Items from a data source:
■ ■ ■ ■

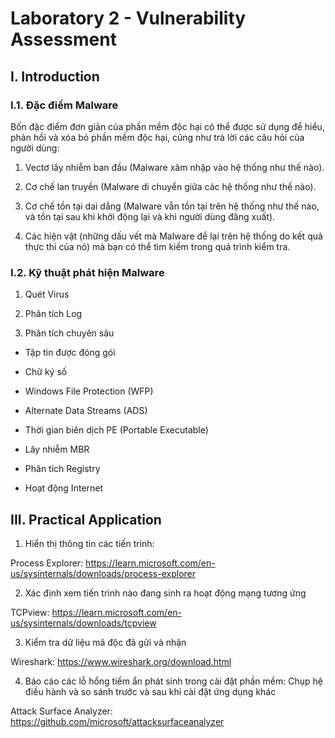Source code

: # Laboratory 2 - Vulnerability Assessment
## I. Introduction
### I.1. Đặc điểm Malware
Bốn đặc điểm đơn giản của phần mềm độc hại có thể được sử dụng để
hiểu, phản hồi và xóa bỏ phần mềm độc hại, cũng như trả lời các câu hỏi
của người dùng:

1. Vectơ lây nhiễm ban đầu (Malware xâm nhập vào hệ thống như thế nào).
   
2. Cơ chế lan truyền (Malware di chuyển giữa các hệ thống như thế nào).
   
3. Cơ chế tồn tại dai dẳng (Malware vẫn tồn tại trên hệ thống như thế nào,
và tồn tại sau khi khởi động lại và khi người dùng đăng xuất).

4. Các hiện vật (những dấu vết mà Malware để lại trên hệ thống do kết quả
thực thi của nó) mà bạn có thể tìm kiếm trong quá trình kiểm tra.

### I.2. Kỹ thuật phát hiện Malware 
1. Quét Virus

2. Phân tích Log

3. Phân tích chuyên sâu

- Tập tin được đóng gói

- Chữ ký số

- Windows File Protection (WFP)

- Alternate Data Streams (ADS)

- Thời gian biên dịch PE (Portable Executable)

- Lây nhiễm MBR

- Phân tích Registry

- Hoạt động Internet

## III. Practical Application

1. Hiển thị thông tin các tiến trình:
   
Process Explorer: https://learn.microsoft.com/en-us/sysinternals/downloads/process-explorer

2. Xác định xem tiến trình nào đang sinh ra hoạt động mạng tương ứng

TCPview: https://learn.microsoft.com/en-us/sysinternals/downloads/tcpview

3. Kiểm tra dữ liệu mã độc đã gửi và nhận

Wireshark: https://www.wireshark.org/download.html

4. Báo cáo các lỗ hổng tiềm ẩn phát sinh trong cài đặt phần mềm: Chụp hệ điều hành và so sánh trước và sau khi cài đặt ứng dụng khác
   
Attack Surface Analyzer: https://github.com/microsoft/attacksurfaceanalyzer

■ ■ ■ ■

EXERCISE AIM —
Copy exactly the line containing "4. Các hiện" and every line after it, ending with the last line of the records above.

RESPONSE TO THE TASK —
4. Các hiện vật (những dấu vết mà Malware để lại trên hệ thống do kết quả
thực thi của nó) mà bạn có thể tìm kiếm trong quá trình kiểm tra.

### I.2. Kỹ thuật phát hiện Malware 
1. Quét Virus

2. Phân tích Log

3. Phân tích chuyên sâu

- Tập tin được đóng gói

- Chữ ký số

- Windows File Protection (WFP)

- Alternate Data Streams (ADS)

- Thời gian biên dịch PE (Portable Executable)

- Lây nhiễm MBR

- Phân tích Registry

- Hoạt động Internet

## III. Practical Application

1. Hiển thị thông tin các tiến trình:
   
Process Explorer: https://learn.microsoft.com/en-us/sysinternals/downloads/process-explorer

2. Xác định xem tiến trình nào đang sinh ra hoạt động mạng tương ứng

TCPview: https://learn.microsoft.com/en-us/sysinternals/downloads/tcpview

3. Kiểm tra dữ liệu mã độc đã gửi và nhận

Wireshark: https://www.wireshark.org/download.html

4. Báo cáo các lỗ hổng tiềm ẩn phát sinh trong cài đặt phần mềm: Chụp hệ điều hành và so sánh trước và sau khi cài đặt ứng dụng khác
   
Attack Surface Analyzer: https://github.com/microsoft/attacksurfaceanalyzer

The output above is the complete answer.